In terms of receiving emergency aid, most of the impoverished population have little digital access to the benefit. The requirement for the internet and a cell phone or computer, digital applications, and the requirement for a bank account specifically for this purpose and linking to an active national identity document, for example, constitute real barriers to many people’s access to the emergency aid.

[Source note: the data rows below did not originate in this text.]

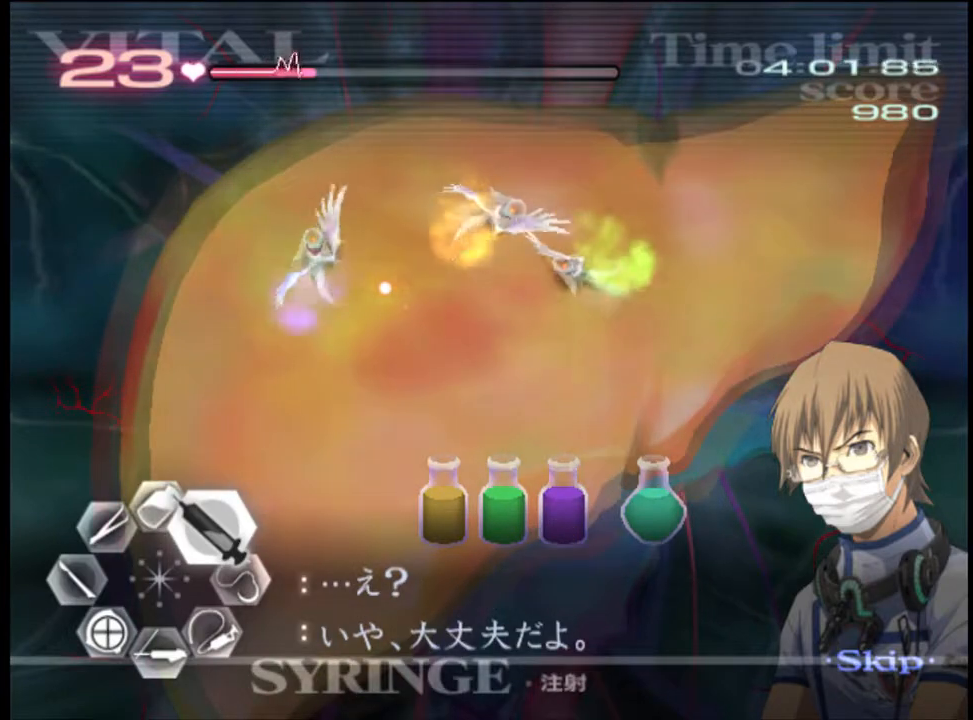
{"keys": ["d", "w"], "mouse": [], "events": []}
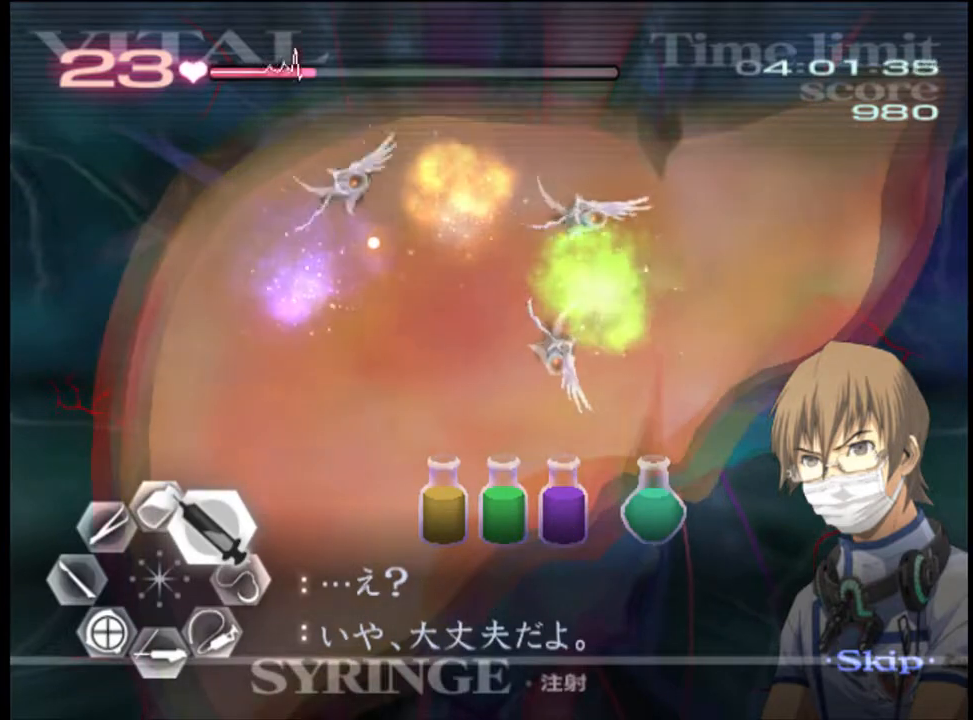
{"keys": ["d", "w"], "mouse": [], "events": []}
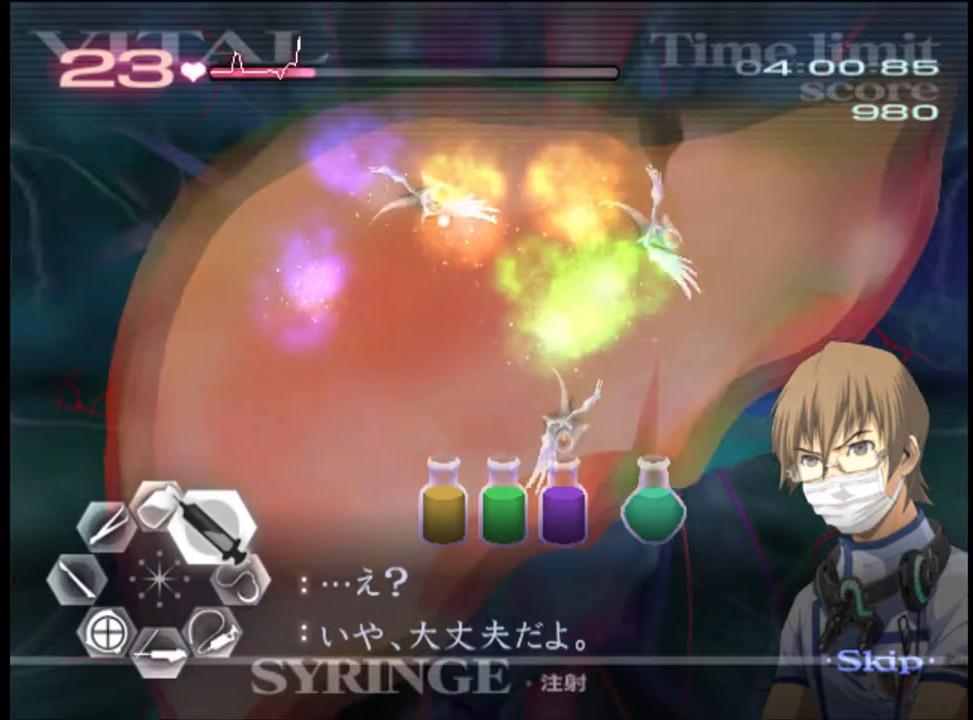
{"keys": ["d", "w"], "mouse": [], "events": [[100, "mouse_left", "down"], [367, "mouse_left", "up"]]}
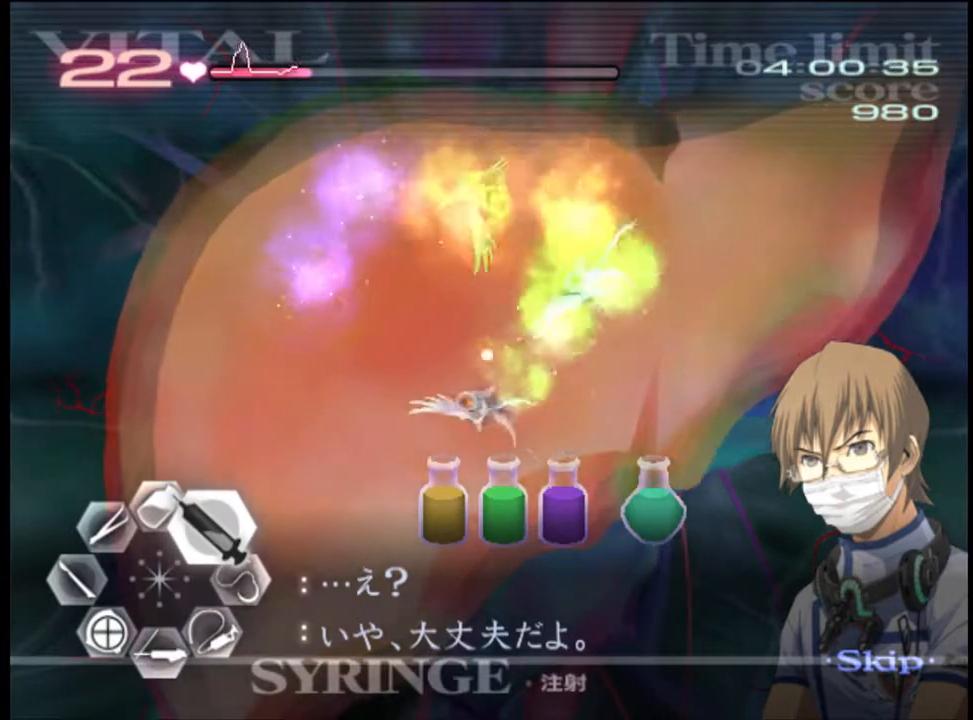
{"keys": ["d", "w"], "mouse": ["left"], "events": [[300, "mouse_left", "down"], [334, "mouse_left", "up"], [400, "mouse_left", "down"]]}
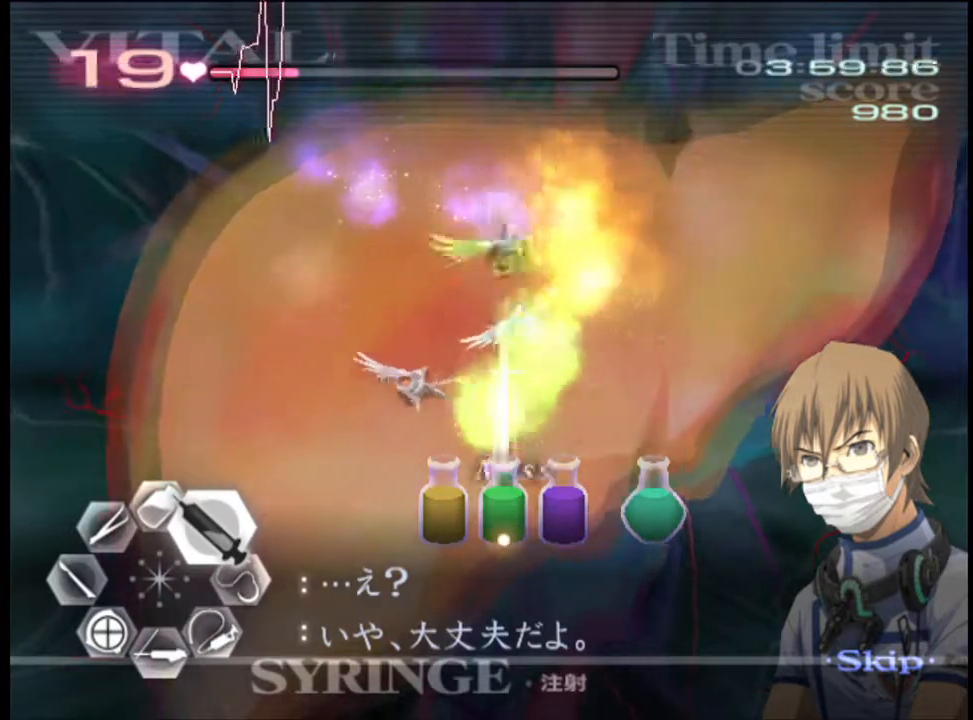
{"keys": ["d", "w"], "mouse": [], "events": [[267, "mouse_left", "up"]]}
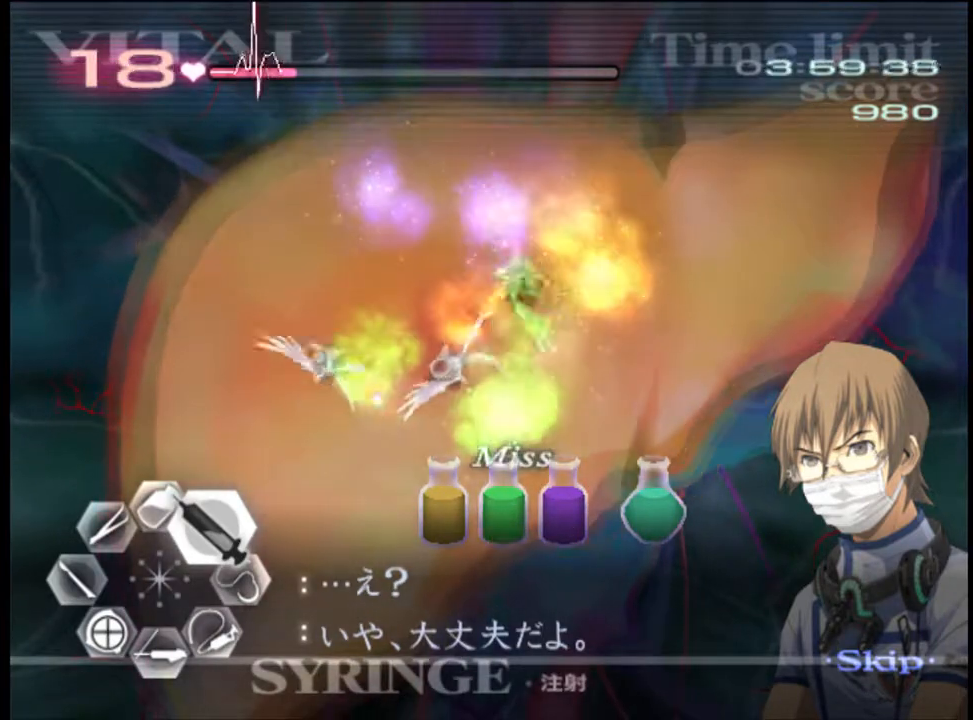
{"keys": ["d", "w"], "mouse": [], "events": [[167, "mouse_left", "down"], [400, "mouse_left", "up"]]}
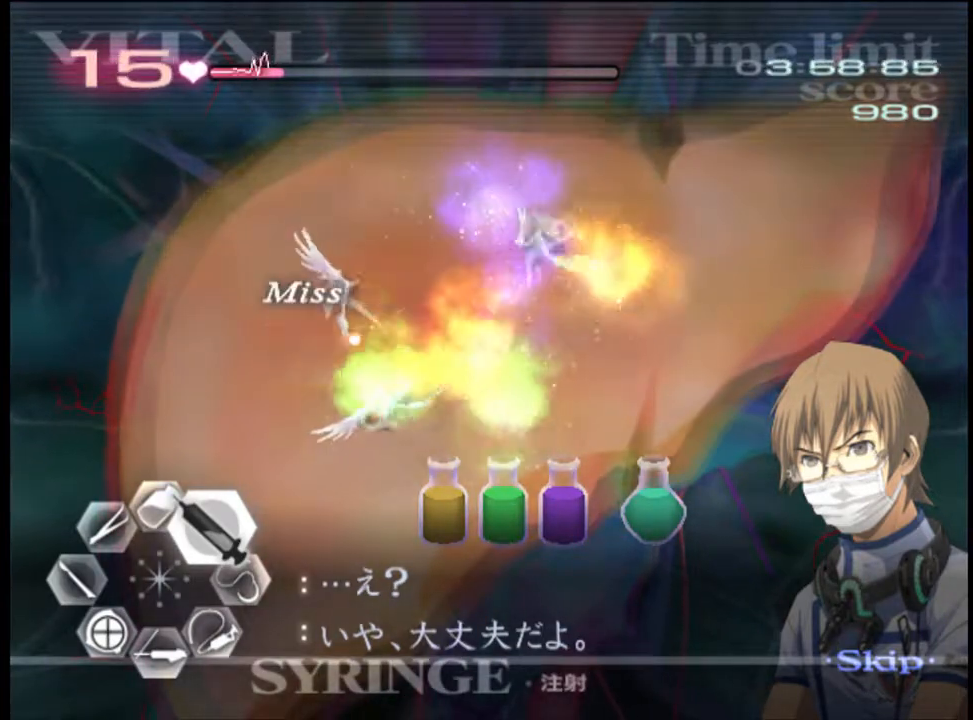
{"keys": ["d", "w"], "mouse": ["left"], "events": [[367, "mouse_left", "down"]]}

Thus, it is evident that the Brazilian population’s living conditions have been impacted by the current health crisis. The pandemic caused by the new coronavirus manifested itself in a multifaceted crisis (economic, political, social, environmental, etc.) that had been ongoing since 2008. The new coronavirus exacerbated this crisis, which was used to justify cost-cutting processes such as worker dismissal, job scarcity, and an increase in workloads due to the increase of home office. Such situations, according to Alves and Siqueira, represent a scenario of worsening social inequalities, in which Brazil’s social, economic, and political reality, in 2020, has challenged everyone [1].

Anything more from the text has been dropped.